- _Problem_
Write out, word for word, every line in the data below from the one containing "X118052857Y-97214761D01*" to the one containing "X121099047Y-96375238D01*", both of them included.

- _Source material_
#####

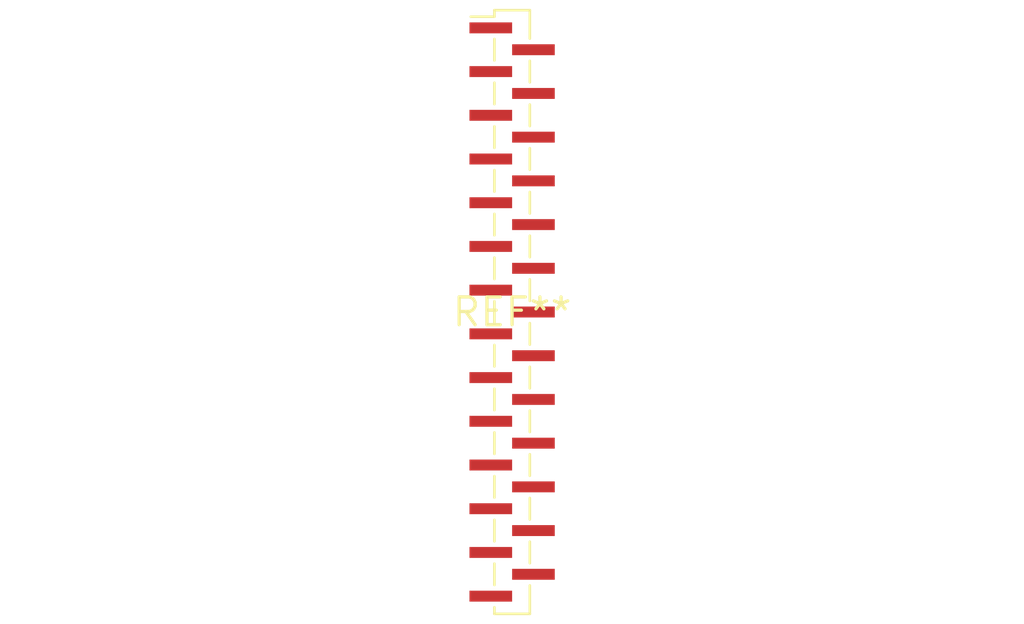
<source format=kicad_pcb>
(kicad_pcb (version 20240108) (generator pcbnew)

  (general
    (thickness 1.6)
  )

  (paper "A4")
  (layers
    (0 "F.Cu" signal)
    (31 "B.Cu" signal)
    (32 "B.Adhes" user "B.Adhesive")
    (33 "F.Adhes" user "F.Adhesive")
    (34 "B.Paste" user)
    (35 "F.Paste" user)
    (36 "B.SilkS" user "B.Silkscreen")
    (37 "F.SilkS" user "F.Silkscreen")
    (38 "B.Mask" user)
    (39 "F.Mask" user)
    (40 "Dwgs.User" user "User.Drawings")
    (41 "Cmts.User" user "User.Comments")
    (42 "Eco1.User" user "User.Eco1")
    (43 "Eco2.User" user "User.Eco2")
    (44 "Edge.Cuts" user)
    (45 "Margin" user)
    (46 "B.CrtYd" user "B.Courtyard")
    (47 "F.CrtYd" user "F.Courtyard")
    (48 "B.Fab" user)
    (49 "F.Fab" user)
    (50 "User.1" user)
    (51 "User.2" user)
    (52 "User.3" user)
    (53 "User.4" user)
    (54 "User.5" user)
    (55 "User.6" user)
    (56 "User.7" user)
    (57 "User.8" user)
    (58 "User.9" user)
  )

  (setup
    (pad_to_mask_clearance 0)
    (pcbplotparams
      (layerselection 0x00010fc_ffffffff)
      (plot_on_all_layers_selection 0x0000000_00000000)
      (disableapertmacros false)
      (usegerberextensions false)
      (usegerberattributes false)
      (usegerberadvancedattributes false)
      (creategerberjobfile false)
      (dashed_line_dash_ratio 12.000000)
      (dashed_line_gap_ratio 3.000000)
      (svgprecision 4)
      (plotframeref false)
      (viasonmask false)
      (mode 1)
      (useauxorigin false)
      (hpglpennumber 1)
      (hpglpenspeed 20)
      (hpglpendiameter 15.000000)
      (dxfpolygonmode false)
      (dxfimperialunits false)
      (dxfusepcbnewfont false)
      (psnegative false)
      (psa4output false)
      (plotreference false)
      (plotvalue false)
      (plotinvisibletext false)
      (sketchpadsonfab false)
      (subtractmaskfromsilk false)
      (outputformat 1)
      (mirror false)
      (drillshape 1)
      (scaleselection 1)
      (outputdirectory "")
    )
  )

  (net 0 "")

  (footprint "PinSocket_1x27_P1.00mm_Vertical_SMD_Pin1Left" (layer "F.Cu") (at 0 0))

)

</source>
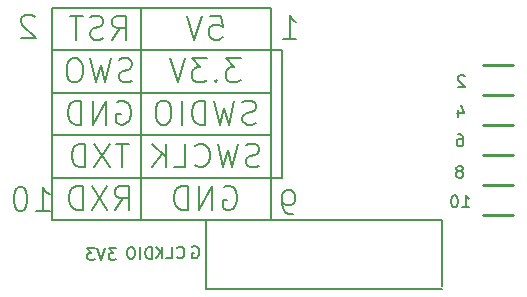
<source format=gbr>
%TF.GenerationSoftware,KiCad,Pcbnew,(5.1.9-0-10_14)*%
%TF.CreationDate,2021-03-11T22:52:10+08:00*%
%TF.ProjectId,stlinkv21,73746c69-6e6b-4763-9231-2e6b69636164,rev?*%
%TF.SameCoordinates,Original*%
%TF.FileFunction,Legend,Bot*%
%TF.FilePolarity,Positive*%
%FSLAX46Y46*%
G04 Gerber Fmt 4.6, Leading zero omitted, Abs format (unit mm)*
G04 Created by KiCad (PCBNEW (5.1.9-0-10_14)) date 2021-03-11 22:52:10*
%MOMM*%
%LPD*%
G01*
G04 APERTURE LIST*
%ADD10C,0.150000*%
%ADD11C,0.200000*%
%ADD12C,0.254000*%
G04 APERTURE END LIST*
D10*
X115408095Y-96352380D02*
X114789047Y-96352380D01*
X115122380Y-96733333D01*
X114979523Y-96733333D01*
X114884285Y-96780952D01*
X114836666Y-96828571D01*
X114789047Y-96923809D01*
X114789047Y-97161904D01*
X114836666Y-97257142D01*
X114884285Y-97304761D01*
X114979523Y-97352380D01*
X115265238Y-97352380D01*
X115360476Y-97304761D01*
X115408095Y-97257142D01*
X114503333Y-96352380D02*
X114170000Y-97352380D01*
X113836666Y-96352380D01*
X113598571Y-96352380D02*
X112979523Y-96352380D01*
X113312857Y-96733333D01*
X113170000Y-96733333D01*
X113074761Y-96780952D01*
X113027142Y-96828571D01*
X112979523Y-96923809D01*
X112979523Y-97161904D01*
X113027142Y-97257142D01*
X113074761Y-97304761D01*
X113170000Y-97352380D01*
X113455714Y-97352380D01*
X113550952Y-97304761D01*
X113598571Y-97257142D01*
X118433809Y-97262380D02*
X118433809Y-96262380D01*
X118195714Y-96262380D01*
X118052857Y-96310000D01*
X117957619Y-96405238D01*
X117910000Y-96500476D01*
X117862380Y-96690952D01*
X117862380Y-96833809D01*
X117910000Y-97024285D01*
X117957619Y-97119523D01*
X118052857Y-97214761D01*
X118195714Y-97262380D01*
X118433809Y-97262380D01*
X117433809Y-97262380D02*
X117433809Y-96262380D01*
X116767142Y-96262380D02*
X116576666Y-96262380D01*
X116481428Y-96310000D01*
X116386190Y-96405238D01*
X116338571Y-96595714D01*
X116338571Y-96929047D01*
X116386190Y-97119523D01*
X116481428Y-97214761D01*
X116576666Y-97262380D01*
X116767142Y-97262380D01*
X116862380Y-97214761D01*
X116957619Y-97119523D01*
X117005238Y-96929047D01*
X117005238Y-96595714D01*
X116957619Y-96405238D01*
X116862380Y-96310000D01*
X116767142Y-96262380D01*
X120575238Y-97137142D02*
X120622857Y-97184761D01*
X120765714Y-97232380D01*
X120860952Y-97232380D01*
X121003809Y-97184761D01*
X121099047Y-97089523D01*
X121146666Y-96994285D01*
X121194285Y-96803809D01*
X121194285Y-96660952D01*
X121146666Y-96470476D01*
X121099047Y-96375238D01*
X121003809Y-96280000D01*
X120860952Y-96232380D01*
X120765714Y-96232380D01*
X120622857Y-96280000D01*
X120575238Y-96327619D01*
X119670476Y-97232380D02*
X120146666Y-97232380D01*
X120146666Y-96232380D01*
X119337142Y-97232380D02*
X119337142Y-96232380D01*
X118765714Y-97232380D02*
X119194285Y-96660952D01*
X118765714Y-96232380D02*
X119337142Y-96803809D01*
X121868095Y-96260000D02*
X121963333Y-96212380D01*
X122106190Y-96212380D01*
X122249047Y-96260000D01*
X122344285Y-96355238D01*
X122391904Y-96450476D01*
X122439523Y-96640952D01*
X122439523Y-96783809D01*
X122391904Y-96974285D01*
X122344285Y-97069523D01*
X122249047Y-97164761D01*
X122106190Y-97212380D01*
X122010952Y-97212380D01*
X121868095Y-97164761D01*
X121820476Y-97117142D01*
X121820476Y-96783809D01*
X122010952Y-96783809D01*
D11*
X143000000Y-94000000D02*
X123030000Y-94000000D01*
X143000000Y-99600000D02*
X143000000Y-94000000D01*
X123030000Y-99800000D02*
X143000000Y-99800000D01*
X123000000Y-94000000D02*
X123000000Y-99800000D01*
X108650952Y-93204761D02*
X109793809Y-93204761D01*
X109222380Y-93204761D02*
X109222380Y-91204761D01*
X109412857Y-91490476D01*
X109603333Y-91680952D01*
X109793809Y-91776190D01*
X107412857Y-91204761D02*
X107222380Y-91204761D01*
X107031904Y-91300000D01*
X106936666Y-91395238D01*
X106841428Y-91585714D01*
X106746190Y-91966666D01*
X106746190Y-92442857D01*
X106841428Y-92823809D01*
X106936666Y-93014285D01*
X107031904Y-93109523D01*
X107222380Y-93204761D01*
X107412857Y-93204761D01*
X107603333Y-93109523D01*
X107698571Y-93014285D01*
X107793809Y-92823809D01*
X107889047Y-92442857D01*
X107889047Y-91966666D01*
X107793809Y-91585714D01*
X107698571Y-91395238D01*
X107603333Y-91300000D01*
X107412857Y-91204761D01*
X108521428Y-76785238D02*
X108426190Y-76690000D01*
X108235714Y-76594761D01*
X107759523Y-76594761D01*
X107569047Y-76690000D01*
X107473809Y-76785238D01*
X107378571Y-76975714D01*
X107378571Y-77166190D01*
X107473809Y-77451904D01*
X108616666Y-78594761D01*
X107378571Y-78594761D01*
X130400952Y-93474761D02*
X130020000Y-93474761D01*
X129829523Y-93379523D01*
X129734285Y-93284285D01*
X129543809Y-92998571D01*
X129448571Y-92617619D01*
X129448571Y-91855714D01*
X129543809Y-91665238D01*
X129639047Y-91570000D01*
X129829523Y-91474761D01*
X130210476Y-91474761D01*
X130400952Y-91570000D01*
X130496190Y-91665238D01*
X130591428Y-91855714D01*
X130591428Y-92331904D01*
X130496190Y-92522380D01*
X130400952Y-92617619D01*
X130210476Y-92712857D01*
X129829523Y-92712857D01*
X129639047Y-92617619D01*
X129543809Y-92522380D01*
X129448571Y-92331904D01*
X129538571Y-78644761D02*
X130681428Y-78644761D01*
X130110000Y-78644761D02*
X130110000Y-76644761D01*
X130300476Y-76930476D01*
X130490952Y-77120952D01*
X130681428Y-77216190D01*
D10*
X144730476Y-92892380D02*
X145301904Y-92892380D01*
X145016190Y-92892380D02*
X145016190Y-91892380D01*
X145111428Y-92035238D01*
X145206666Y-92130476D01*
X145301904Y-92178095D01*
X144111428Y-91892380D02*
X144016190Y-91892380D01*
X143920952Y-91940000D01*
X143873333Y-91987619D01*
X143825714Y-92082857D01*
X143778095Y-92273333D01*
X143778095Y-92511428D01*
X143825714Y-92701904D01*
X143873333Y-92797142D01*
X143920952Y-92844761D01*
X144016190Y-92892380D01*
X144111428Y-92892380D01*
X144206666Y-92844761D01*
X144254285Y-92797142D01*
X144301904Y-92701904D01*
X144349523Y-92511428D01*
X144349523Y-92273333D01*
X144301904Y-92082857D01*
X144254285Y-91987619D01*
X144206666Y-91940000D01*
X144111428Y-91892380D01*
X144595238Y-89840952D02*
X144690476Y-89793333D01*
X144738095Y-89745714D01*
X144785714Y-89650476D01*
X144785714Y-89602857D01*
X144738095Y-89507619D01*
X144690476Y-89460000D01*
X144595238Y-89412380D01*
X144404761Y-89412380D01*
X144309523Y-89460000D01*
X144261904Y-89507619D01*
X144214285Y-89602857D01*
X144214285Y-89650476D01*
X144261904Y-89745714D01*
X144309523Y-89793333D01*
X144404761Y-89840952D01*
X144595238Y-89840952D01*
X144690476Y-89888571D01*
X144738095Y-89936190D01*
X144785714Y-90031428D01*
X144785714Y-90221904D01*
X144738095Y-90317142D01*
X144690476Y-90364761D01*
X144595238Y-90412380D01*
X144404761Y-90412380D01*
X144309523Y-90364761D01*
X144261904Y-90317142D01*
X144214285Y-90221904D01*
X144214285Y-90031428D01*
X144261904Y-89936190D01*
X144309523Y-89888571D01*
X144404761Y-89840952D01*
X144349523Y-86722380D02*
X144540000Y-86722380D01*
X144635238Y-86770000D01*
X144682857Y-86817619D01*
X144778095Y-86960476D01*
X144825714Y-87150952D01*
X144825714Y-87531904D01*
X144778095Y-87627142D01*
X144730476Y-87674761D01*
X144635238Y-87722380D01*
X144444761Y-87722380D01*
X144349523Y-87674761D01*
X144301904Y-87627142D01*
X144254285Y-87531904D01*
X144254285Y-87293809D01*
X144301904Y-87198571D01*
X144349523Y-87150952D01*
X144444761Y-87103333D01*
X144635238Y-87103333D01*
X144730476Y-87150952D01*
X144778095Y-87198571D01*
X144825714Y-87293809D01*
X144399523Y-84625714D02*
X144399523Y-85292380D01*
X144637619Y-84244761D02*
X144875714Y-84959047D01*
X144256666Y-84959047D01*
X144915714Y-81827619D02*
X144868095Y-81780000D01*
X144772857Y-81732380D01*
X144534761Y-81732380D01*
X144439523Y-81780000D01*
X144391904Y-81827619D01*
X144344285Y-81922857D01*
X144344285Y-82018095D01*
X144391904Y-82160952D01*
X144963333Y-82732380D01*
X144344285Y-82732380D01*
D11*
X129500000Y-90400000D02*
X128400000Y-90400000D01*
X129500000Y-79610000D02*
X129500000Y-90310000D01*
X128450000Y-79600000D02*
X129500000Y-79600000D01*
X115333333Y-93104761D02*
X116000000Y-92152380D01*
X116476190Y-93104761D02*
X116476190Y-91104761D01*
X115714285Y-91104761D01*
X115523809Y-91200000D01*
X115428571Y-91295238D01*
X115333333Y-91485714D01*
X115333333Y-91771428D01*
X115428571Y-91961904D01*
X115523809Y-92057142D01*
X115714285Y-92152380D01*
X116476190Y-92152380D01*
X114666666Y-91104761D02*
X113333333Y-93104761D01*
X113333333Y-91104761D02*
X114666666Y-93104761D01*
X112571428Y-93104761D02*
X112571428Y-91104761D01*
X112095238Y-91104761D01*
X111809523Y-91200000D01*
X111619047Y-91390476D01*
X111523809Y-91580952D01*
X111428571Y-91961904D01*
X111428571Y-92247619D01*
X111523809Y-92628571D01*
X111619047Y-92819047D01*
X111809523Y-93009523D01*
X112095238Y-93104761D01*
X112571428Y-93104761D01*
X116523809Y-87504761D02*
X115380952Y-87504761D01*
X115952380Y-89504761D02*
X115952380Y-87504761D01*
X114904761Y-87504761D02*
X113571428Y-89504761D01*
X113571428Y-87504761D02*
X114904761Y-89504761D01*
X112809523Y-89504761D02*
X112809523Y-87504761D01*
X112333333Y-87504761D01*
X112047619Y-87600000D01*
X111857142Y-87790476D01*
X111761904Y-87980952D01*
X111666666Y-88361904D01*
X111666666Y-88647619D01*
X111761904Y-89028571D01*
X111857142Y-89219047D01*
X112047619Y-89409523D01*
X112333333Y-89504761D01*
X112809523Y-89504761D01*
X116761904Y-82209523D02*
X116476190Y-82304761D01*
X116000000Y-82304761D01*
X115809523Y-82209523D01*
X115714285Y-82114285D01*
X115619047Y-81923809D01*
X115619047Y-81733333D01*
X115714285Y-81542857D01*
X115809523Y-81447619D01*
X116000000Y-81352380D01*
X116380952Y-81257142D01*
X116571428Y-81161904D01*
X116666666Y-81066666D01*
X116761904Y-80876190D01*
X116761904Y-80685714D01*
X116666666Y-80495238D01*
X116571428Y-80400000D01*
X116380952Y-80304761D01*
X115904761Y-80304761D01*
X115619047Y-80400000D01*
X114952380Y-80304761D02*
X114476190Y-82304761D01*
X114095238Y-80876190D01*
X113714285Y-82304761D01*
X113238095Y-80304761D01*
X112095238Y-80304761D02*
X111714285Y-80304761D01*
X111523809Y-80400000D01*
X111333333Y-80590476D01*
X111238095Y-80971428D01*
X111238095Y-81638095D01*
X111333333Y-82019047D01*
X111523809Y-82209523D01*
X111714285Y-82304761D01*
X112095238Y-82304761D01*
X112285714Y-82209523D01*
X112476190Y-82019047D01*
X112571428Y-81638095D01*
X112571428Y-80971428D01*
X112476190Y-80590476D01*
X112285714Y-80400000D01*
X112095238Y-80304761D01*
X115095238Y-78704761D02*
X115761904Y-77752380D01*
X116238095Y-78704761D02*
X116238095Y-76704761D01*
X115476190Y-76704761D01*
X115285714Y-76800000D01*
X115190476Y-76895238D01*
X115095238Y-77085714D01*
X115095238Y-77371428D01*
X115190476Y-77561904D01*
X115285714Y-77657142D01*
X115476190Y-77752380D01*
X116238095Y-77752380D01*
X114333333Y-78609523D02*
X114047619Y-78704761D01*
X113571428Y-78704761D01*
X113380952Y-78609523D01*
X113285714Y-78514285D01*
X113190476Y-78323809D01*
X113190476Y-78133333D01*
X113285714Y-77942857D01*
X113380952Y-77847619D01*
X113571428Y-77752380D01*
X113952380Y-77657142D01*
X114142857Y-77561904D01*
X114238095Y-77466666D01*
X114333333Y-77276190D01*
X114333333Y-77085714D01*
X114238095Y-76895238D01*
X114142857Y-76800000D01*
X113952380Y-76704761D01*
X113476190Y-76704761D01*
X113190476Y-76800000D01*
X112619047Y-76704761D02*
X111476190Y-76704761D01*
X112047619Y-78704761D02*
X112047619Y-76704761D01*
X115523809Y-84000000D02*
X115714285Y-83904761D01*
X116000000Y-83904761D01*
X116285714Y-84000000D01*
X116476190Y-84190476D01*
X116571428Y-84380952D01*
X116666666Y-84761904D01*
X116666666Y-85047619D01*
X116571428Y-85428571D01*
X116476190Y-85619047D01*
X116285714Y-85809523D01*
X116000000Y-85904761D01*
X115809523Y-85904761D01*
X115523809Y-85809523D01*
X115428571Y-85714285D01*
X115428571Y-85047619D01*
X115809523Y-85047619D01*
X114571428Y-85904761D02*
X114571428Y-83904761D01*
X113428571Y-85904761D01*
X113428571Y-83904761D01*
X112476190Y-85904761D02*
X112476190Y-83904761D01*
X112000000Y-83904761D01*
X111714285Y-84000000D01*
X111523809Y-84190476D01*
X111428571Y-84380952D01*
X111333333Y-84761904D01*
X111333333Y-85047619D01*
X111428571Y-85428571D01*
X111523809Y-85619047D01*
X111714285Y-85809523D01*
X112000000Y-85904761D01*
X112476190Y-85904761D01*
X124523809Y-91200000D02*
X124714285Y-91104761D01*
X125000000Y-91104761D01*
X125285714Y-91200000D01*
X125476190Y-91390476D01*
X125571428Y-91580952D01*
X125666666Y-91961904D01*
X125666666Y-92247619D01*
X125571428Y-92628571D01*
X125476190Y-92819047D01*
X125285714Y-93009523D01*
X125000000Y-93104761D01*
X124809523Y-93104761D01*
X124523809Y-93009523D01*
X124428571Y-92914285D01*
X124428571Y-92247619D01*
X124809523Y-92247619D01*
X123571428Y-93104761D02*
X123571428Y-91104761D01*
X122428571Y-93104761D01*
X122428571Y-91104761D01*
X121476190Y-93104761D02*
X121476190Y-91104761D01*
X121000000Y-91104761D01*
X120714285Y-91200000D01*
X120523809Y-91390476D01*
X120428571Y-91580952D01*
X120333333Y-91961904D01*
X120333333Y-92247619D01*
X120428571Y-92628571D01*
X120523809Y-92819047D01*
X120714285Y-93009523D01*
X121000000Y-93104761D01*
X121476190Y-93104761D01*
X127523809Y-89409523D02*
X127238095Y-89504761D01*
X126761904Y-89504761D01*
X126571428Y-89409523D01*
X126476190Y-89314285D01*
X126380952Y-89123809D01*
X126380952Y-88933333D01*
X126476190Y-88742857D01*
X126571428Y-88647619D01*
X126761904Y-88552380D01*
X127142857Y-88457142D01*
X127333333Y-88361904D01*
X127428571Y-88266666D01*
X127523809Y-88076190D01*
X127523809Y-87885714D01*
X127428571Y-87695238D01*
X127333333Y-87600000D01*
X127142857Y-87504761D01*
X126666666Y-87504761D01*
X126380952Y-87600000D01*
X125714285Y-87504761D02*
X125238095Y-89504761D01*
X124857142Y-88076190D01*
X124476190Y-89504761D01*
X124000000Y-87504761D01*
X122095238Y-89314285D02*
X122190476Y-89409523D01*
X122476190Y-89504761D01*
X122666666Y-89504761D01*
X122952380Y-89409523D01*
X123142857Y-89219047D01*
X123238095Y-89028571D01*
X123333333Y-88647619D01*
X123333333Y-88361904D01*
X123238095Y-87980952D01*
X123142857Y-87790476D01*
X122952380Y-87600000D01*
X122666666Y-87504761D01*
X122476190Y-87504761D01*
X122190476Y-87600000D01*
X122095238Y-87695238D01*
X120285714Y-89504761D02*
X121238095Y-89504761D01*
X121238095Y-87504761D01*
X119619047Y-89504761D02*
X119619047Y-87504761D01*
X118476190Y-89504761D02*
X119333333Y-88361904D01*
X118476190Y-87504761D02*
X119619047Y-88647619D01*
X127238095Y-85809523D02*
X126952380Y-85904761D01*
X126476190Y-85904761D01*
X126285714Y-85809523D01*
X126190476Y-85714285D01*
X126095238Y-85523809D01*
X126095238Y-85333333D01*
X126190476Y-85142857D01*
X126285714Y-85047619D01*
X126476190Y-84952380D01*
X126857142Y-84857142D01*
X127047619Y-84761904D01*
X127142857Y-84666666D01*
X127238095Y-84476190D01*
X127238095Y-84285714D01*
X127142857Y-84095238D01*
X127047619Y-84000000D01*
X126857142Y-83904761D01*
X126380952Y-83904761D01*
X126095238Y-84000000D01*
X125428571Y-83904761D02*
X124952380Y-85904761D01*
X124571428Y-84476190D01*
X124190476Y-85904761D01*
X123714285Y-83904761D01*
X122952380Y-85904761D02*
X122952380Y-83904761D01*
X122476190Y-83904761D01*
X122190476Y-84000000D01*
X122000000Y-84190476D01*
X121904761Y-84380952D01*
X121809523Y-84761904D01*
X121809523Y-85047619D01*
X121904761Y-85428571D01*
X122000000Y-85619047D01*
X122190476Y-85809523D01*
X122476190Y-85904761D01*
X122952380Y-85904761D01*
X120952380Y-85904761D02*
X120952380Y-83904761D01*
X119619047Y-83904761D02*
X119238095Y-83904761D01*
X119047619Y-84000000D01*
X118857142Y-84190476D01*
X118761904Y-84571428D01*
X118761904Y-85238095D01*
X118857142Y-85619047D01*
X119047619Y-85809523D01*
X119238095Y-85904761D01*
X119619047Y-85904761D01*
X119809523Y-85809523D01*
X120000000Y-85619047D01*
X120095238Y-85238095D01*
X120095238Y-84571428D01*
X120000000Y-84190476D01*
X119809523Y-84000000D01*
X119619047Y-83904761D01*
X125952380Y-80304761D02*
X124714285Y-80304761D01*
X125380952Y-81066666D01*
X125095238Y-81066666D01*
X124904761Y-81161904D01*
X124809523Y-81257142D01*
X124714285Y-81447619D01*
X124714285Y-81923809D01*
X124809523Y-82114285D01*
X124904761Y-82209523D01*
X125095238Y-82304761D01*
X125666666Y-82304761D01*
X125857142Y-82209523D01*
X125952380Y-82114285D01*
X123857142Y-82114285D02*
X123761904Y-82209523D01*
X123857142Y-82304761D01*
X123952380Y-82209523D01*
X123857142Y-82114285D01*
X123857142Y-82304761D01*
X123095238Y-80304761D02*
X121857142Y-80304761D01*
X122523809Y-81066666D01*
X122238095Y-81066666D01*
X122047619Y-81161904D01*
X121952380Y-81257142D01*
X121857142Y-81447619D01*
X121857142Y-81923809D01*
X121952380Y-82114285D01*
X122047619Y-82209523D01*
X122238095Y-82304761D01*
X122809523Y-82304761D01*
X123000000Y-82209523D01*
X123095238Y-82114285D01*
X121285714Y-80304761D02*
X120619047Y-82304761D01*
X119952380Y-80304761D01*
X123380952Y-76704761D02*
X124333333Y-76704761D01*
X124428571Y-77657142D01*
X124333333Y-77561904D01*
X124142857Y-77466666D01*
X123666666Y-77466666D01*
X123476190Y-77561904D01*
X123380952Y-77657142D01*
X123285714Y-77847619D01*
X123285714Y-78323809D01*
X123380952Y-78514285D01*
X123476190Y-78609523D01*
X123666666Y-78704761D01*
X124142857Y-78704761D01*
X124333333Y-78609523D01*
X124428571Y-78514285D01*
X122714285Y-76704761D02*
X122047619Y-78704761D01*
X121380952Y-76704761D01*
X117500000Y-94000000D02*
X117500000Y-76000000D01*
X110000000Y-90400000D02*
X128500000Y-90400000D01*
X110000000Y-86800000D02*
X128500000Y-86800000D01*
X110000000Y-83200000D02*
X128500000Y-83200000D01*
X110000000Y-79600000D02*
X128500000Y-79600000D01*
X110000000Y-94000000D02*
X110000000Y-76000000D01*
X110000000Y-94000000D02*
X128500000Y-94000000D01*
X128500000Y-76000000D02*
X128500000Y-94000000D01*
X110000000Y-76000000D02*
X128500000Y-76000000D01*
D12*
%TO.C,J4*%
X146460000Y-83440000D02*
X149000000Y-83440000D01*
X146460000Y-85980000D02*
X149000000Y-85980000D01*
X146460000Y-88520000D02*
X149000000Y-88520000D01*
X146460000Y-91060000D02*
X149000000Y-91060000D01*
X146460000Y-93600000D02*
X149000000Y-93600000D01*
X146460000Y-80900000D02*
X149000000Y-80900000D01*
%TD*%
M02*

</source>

#####

- _Result below_
X118052857Y-97214761D01*
X118195714Y-97262380D01*
X118433809Y-97262380D01*
X117433809Y-97262380D02*
X117433809Y-96262380D01*
X116767142Y-96262380D02*
X116576666Y-96262380D01*
X116481428Y-96310000D01*
X116386190Y-96405238D01*
X116338571Y-96595714D01*
X116338571Y-96929047D01*
X116386190Y-97119523D01*
X116481428Y-97214761D01*
X116576666Y-97262380D01*
X116767142Y-97262380D01*
X116862380Y-97214761D01*
X116957619Y-97119523D01*
X117005238Y-96929047D01*
X117005238Y-96595714D01*
X116957619Y-96405238D01*
X116862380Y-96310000D01*
X116767142Y-96262380D01*
X120575238Y-97137142D02*
X120622857Y-97184761D01*
X120765714Y-97232380D01*
X120860952Y-97232380D01*
X121003809Y-97184761D01*
X121099047Y-97089523D01*
X121146666Y-96994285D01*
X121194285Y-96803809D01*
X121194285Y-96660952D01*
X121146666Y-96470476D01*
X121099047Y-96375238D01*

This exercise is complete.